* [ЗАДАНИЕ]: Продолжите, пожалуйста, приведенный ниже отрывок о кафедре гидрогеологии Горного института в годы арестов, начиная сразу после его последнего предложения.

* [ВЫБРАННЫЙ ОТРЫВОК]:
* * *

Атмосфера страха и подозрительности  охватила Горный институт, также как и всю страну. Но все равно продолжался учебный процесс, велась интенсивная научная работа. Место одного сгинувшего преподавателя заменял другой. Хотя это было, как правило, нелегко. Например, после того, как в 1935 году органы НКВД арестовали заведующего  кафедрой гидрогеологии П.И. Бутова, оказалось, что из числа сотрудников кафедры некого поставить  на его место. Тогда было принято решение объединить кафедру гидрогеологии и инженерной геологии, а возглавить объединенную кафедру поручили заведующему кафедрой инженерной геологии Н.В. Бобкову. Но в 1937 году его постигла участь предшественника. Встал вопрос, что делать дальше. Декан геологоразведочного факультета М.М. Тетяев предложил на это место доцента Н.И. Толстихина. Но его отец, бывший наказной атаман и  казачий генерал, был расстрелян еще в 1922 году. И хотя говорилось что «сын за отца не отвечает», в жизни все происходило наоборот. И Нестору Ивановичу не следовало привлекать к себе внимания. Но поскольку стоял вопрос о существовании кафедры, он проявил мужество и согласился на предложение Тетяева.

* * *

* [НАБОР ЗАПИСЕЙ]:
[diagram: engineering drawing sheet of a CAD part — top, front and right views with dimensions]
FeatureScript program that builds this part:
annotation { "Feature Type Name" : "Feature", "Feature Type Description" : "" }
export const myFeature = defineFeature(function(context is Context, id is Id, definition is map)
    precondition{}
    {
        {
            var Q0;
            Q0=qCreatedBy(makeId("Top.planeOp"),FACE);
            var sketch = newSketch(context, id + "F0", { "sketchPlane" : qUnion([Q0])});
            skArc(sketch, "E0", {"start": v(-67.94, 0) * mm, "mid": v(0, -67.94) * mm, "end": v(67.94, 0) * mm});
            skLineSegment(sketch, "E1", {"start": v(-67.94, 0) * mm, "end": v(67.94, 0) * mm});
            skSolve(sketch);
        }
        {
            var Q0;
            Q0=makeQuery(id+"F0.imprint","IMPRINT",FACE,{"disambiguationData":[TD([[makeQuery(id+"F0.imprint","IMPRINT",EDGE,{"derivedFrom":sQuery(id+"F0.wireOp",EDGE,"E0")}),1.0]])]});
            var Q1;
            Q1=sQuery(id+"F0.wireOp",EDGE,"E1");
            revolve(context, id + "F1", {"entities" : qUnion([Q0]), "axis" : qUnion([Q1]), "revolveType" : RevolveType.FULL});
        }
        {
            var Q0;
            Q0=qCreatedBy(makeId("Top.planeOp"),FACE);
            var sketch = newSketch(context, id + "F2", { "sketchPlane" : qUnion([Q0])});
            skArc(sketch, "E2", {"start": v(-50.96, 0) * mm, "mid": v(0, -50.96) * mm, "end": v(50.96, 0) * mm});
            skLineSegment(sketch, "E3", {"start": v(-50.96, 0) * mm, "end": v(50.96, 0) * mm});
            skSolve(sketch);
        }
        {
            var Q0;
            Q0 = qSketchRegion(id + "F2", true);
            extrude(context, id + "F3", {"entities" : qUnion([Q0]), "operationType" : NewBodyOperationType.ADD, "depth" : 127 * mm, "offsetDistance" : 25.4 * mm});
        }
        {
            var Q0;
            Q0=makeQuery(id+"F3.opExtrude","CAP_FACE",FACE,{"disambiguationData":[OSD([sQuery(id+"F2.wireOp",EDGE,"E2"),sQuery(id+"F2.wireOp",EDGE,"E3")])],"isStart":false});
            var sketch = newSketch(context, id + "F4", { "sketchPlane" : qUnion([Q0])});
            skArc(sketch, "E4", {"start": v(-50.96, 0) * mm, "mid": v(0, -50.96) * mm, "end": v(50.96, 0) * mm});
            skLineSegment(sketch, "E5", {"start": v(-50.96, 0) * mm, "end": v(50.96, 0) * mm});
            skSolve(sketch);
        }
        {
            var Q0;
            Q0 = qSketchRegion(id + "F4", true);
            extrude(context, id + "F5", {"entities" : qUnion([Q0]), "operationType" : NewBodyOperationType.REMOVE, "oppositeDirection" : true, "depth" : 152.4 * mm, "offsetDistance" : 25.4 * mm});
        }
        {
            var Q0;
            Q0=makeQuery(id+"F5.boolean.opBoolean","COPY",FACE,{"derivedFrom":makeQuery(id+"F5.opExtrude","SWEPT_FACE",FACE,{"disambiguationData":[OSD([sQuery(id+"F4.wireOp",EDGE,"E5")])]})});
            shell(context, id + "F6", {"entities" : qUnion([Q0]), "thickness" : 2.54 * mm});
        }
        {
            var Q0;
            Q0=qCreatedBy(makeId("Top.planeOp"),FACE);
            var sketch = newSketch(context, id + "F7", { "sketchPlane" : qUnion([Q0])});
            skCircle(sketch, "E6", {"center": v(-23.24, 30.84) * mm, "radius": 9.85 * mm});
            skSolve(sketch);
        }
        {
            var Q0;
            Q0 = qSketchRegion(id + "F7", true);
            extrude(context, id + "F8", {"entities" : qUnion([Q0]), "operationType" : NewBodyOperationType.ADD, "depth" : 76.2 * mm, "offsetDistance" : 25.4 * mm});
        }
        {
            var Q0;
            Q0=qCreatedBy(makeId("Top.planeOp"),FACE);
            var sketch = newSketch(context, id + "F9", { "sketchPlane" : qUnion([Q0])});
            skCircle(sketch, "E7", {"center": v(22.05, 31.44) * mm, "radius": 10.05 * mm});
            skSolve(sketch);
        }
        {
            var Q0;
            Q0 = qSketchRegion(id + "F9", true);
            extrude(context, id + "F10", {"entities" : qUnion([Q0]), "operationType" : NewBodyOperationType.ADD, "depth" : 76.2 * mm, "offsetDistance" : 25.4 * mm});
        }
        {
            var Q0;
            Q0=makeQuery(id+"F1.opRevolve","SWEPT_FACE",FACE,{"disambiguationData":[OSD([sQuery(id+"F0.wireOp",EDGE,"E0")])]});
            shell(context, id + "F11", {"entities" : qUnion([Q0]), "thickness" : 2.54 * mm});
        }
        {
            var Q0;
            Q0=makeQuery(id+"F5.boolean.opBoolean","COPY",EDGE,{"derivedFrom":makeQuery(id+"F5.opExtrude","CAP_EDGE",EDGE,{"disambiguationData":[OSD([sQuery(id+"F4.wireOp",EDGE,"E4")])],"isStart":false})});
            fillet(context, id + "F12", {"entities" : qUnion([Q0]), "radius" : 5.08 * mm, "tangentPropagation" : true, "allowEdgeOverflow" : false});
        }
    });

* * *

* [РЕЗУЛЬТАТ ВЫПОЛНЕНИЯ]:
1.11. Имена — легенды Горного института

Несмотря на чистки, в Горном институте продолжали работать  ученые, благодаря которым институт смог сохранить свой высокий научный авторитет: А.П. Герман, Н.Г. Келль, Д.В. Наливкин, Е.О. Погребицкий, И.И. Шафрановский, Л.Я. Нестеров и другие.

А.П.Герман был легендарной личностью. По институту ходили рассказы о дуэли студентов дореволюционного Горного института Александра Германа и барона Петра Врангеля, которая возникла из-за актрисы Александринского театра, первой красавицы Санкт-Петербурга Елизаветы Тимме — дочери профессора Горного института. Дуэль, к счастью, окончилась бескровно. Еще рассказывали, что красивейший, с резьбой по дереву рояль, стоявший в конференц-зале, является подарком Германа (а может быть Врангеля) актрисе Тимме. После окончания Горного института Герман и Врангель пошли разными путями.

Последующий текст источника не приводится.